The government is anticipating a fiscal gap of 1.9 billion euros in the 2015-2016 period, according to the revised midterm fiscal plan it submitted to Parliament on Wednesday, while expecting auxiliary social security funds to require some 580 million euros from 2014 to 2017 to cover their needs.
Athens’s forecast for the fiscal gap is less than half of what its creditors had expected, i.e. 3.9 billion euros, as recorded in a recent European Commission report. Crucially the plan includes no new fiscal measures, with the Finance Ministry insisting that the 1.9-billion-euro gap can be eliminated under certain conditions.
“The Greek government estimates that the satisfactory execution of this year’s budget, faring considerably better than its targets and with the application of structural interventions and the gradual improvement in cash flow, combined with the broader growth initiatives to be announced soon, will wipe out any fiscal shortfall there may exist now for the years 2015 and 2016,” said Alternate Finance Minister Christos Staikouras.
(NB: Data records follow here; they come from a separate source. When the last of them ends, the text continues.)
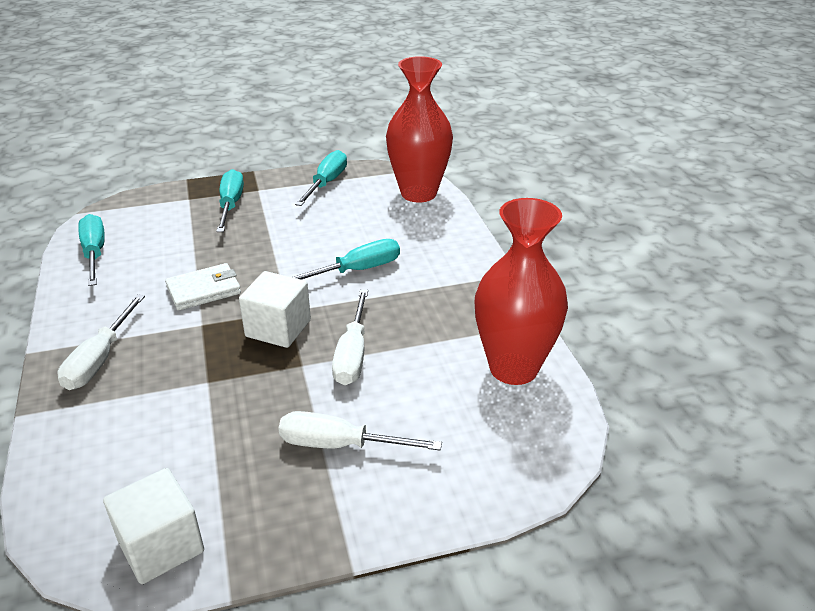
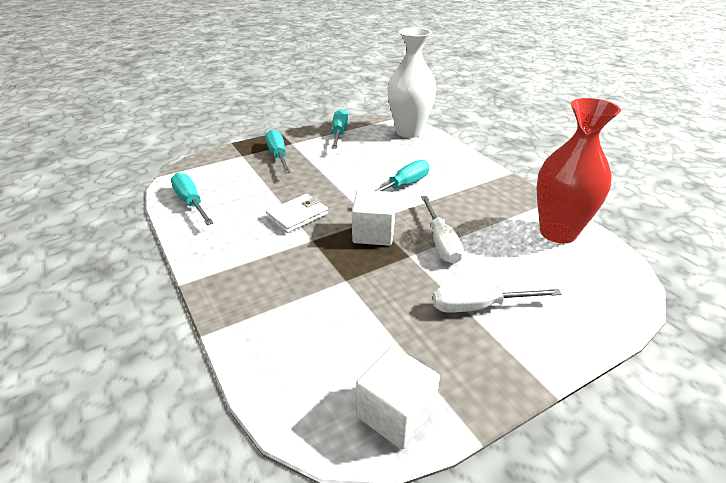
camera: 15 degrees left, 0 degrees up
white screwdriver [57,294,145,390] -> none
red vase [386,56,453,203] -> white vase [387,28,436,138]

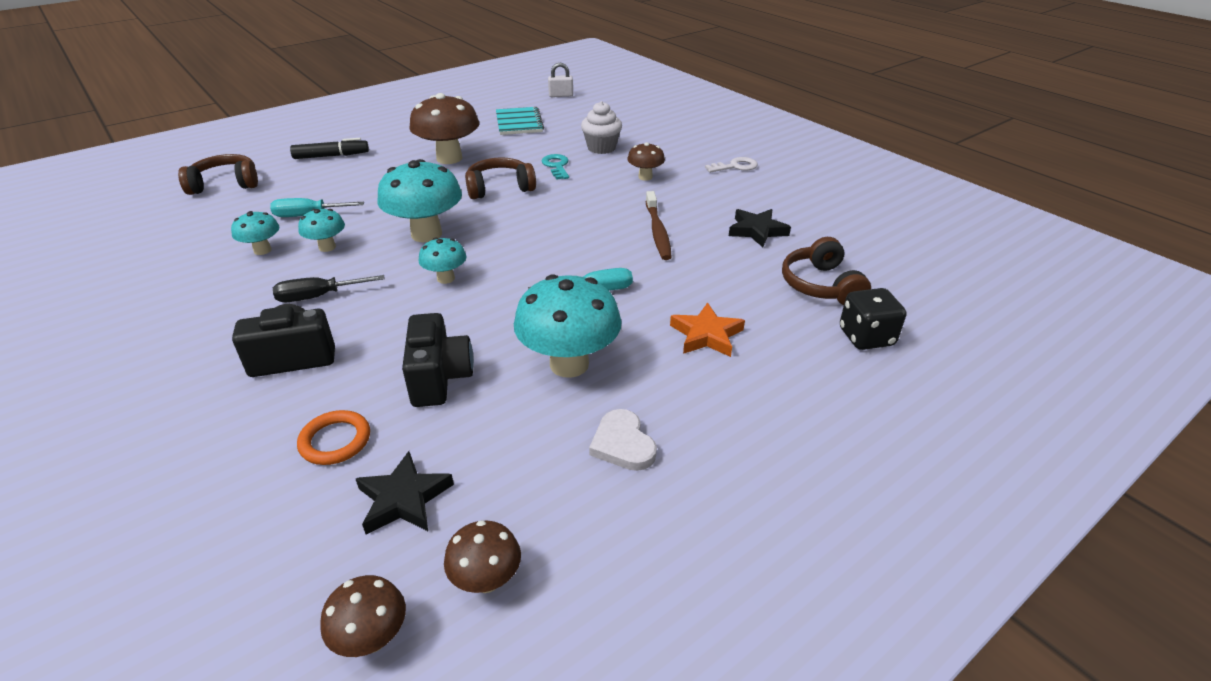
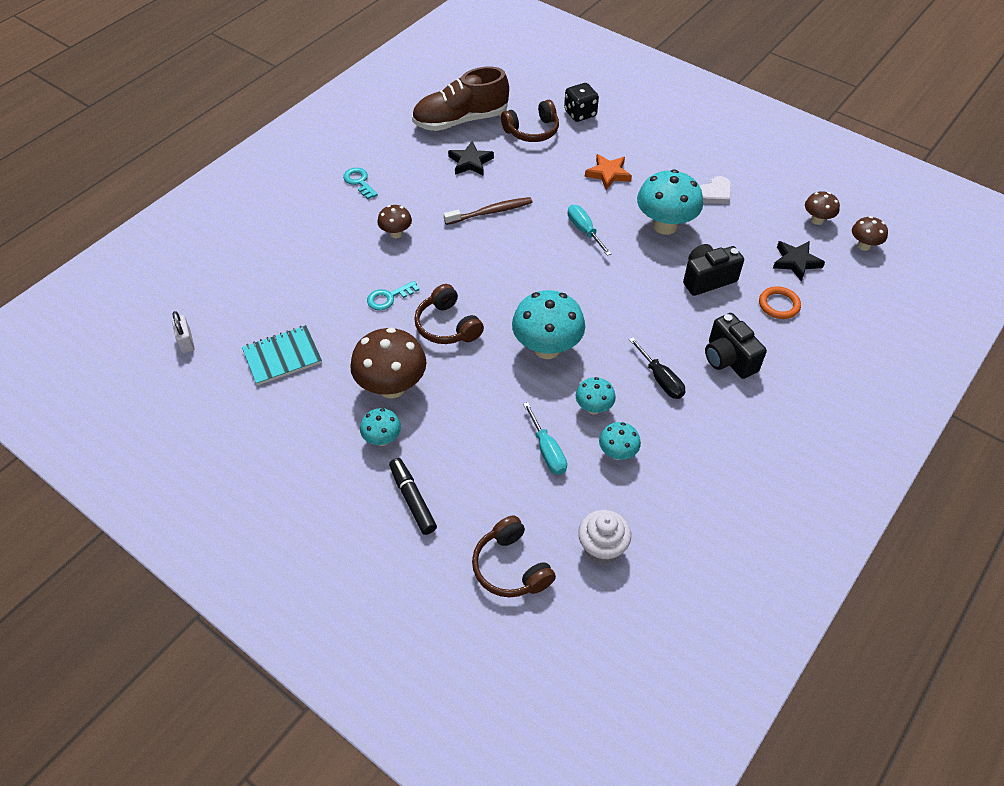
camera: 105 degrees left, 15 degrees up
turquoise mushroom [419,238,466,284] -> turquoise mushroom moved to [360,408,401,446]
white cupcake [581,101,622,154] -> white cupcake moved to [578,510,631,564]
white key [705,157,758,173] -> turquoise key [343,168,378,199]
none -> brown shoe [412,66,509,131]

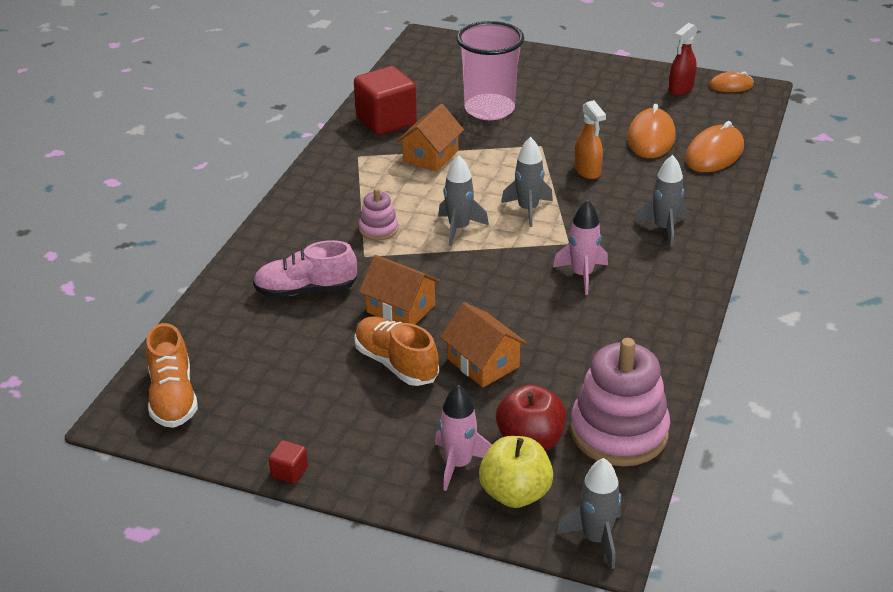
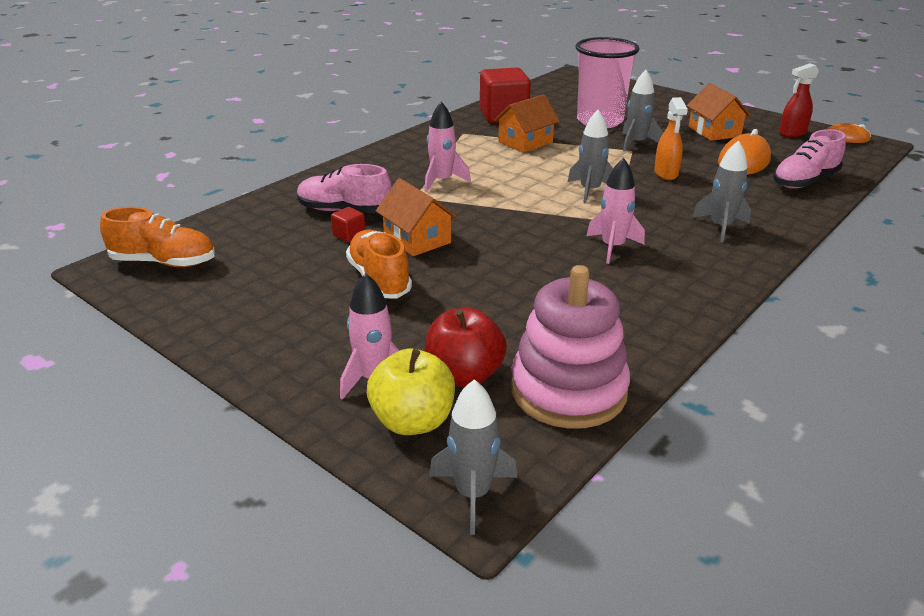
camera: 20 degrees right, 5 degrees down
orange shoe [146,323,198,428] -> orange shoe turned 90 degrees counterclockwise [100,207,215,267]
red cube [269,440,308,484] -> red cube moved to [331,207,366,242]
pink stacking toy [359,188,398,241] -> pink rocket [425,102,471,192]
grey rocket [438,155,489,246] -> grey rocket moved to [622,70,663,152]
orange house [440,302,527,387] -> orange house moved to [687,83,751,141]
orange mouse [685,121,744,172] -> pink shoe [773,129,846,189]

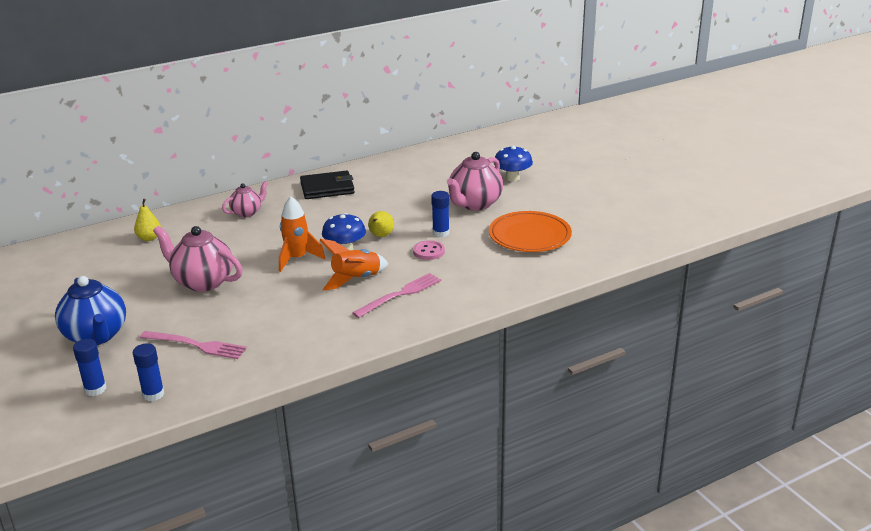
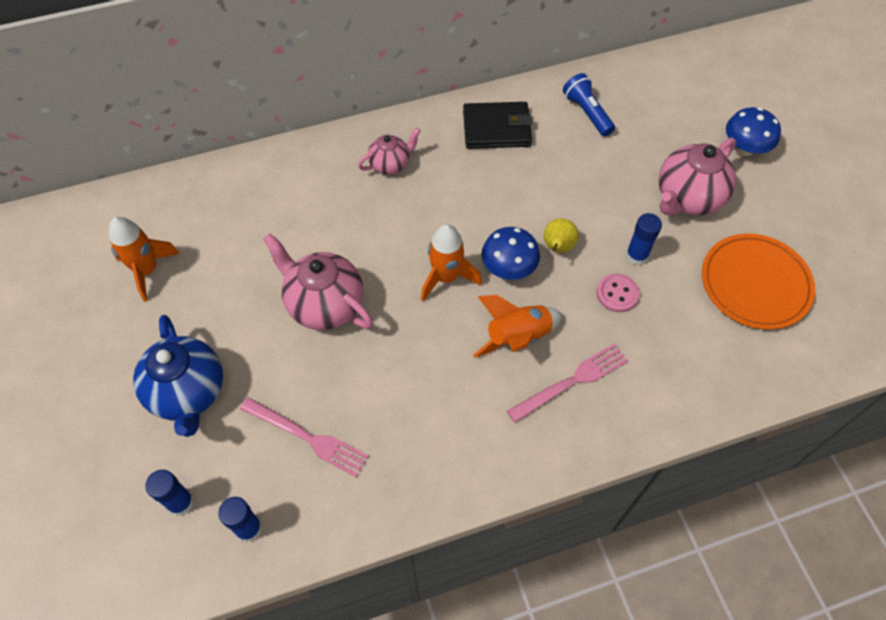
camera: 10 degrees right, 30 degrees up
yellow pear [134,199,161,241] -> none
none -> orange rocket [109,217,180,302]
none -> blue flashlight [563,73,615,136]

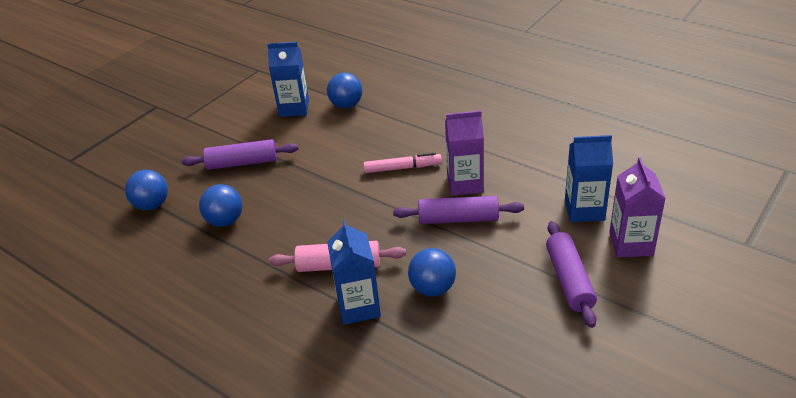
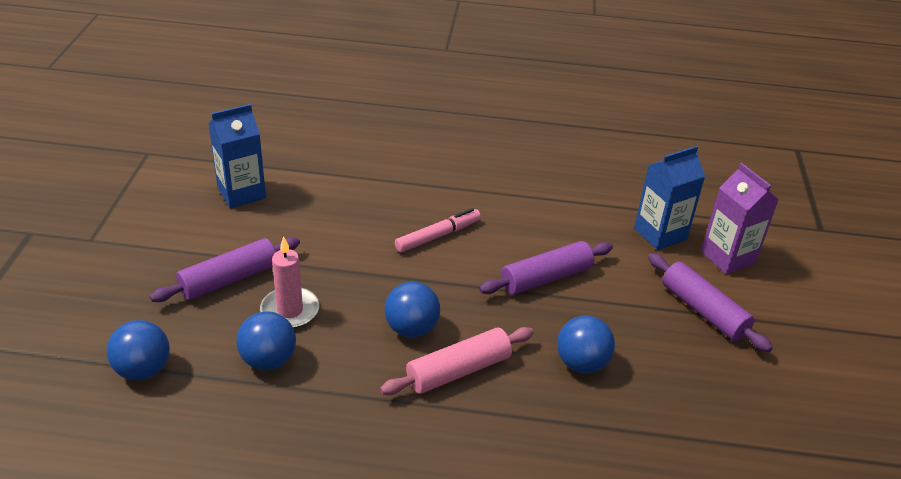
camera: 35 degrees left, 0 degrees up
blue ball [327,73,362,109] -> blue ball moved to [384,282,440,338]
blue carton [327,220,381,325] -> none
purple carton [445,111,484,196] -> none
none -> pink candle [260,236,319,329]

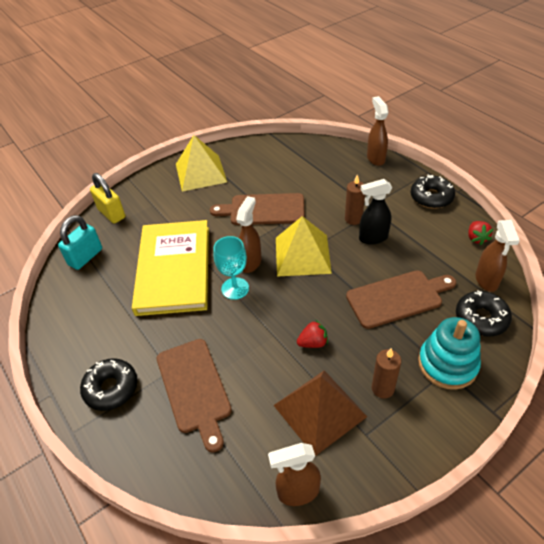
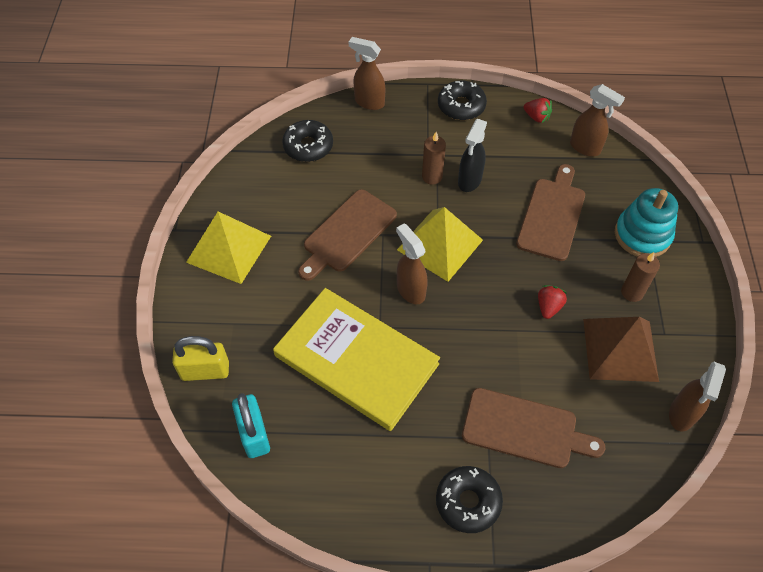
camera: 55 degrees left, 10 degrees up
turquoise goblet [213,236,249,300] -> none
black donut [456,290,512,336] -> black donut moved to [282,120,333,162]

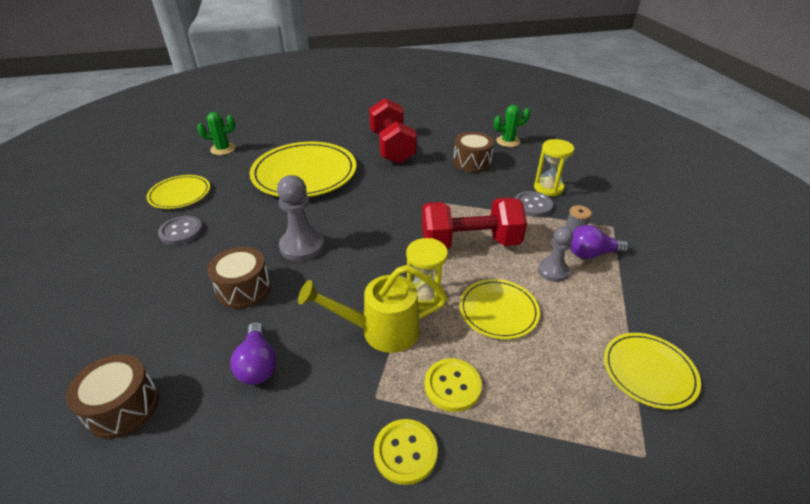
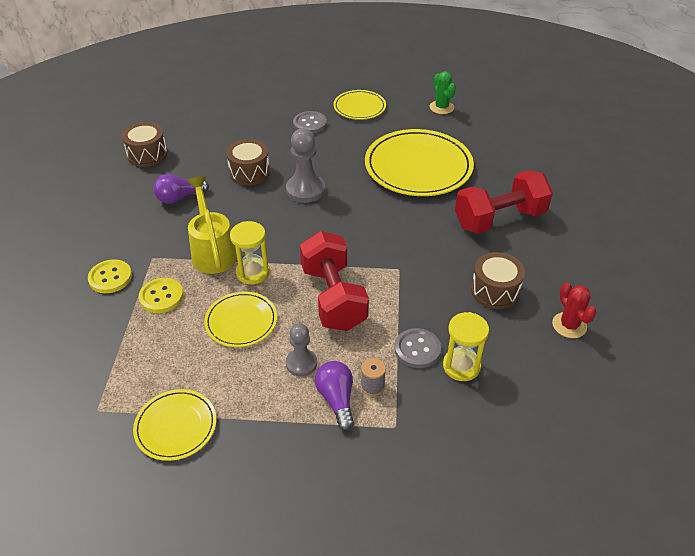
camera: 80 degrees right, 5 degrees up
green cactus [494,105,530,147] -> red cactus [552,283,597,338]

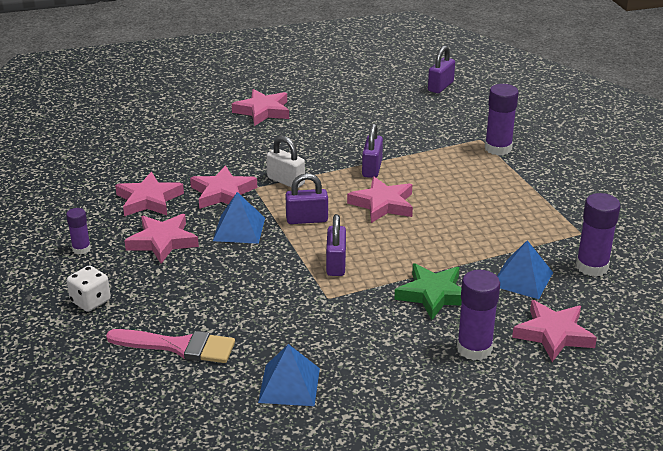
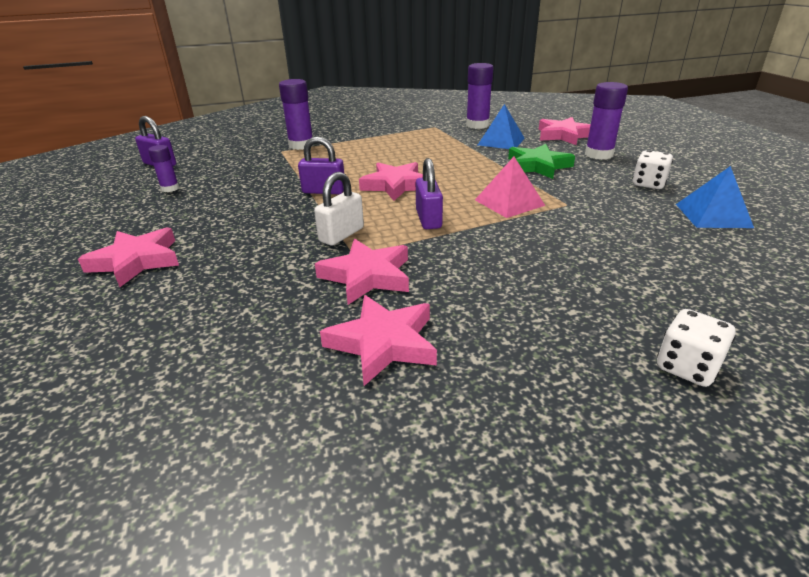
camera: 90 degrees left, 0 degrees up
purple glue stick [66,208,91,254] -> purple glue stick moved to [148,145,179,192]
pink brush [106,329,235,363] -> none
pink star [124,214,199,264] -> none
blue pyramid [213,192,265,244] -> none
purple padlock [326,214,346,276] -> pink pyramid [475,157,545,218]
none -> white dice [632,150,673,189]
The issue of how the 2015 fiscal gap – estimated by the government at 911 million euros and by the Commission at 2 billion – will be covered will be discussed with the representatives of the country’s creditors in September in the context of the drawing up of the draft budget for next year. Ministry officials are optimistic there will be no need for any new measures and definitely no new cuts to salaries and pensions or tax hikes.
The more successfully fiscal targets are met, the faster the burden on taxpayers can be reduced, the government has pledged. In this context a senior ministry official said a reduction in the special consumption tax on heating oil is likely, along with the maintenance of the low value-added tax rate of 13 percent on food services.
As for the state debt, the plan foresees it falling to 139.1 percent of gross domestic product in 2018, i.e. 14 billion euros below the estimate by the International Monetary Fund.